WHAT IS EXPECTED => Take the line that contains "blue tarpaulin 2.09" and all lines after it, up to and including the last line of the data, and write them out exactly; nothing else belongs in the answer.

(Saved data entries)
****************************************
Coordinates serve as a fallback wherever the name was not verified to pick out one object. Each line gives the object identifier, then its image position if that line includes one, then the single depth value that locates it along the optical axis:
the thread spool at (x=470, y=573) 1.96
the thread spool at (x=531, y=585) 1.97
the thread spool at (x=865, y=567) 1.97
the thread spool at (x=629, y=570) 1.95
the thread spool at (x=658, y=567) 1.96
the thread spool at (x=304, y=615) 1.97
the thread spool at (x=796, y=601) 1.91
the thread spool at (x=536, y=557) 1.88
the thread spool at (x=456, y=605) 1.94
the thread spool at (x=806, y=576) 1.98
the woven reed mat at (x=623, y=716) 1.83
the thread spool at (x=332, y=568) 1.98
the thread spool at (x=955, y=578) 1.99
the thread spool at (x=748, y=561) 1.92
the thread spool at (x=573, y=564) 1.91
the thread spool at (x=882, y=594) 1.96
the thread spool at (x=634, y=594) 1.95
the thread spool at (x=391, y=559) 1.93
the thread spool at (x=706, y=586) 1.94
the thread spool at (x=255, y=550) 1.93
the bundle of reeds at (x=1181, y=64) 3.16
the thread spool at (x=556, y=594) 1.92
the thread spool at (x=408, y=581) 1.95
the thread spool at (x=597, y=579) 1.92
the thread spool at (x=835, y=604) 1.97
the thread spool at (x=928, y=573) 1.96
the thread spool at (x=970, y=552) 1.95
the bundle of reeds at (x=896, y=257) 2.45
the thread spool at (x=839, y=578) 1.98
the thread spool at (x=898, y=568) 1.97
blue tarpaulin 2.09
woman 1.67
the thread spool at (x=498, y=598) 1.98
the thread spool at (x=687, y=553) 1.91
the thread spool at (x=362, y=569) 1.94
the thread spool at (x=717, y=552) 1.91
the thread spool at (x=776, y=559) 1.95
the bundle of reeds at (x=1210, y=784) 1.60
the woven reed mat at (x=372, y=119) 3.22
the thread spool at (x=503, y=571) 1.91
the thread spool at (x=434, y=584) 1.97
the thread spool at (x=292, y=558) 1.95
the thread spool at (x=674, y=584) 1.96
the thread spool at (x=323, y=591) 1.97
****************************************
RESULT OF THE TASK =>
blue tarpaulin 2.09
woman 1.67
the thread spool at (x=498, y=598) 1.98
the thread spool at (x=687, y=553) 1.91
the thread spool at (x=362, y=569) 1.94
the thread spool at (x=717, y=552) 1.91
the thread spool at (x=776, y=559) 1.95
the bundle of reeds at (x=1210, y=784) 1.60
the woven reed mat at (x=372, y=119) 3.22
the thread spool at (x=503, y=571) 1.91
the thread spool at (x=434, y=584) 1.97
the thread spool at (x=292, y=558) 1.95
the thread spool at (x=674, y=584) 1.96
the thread spool at (x=323, y=591) 1.97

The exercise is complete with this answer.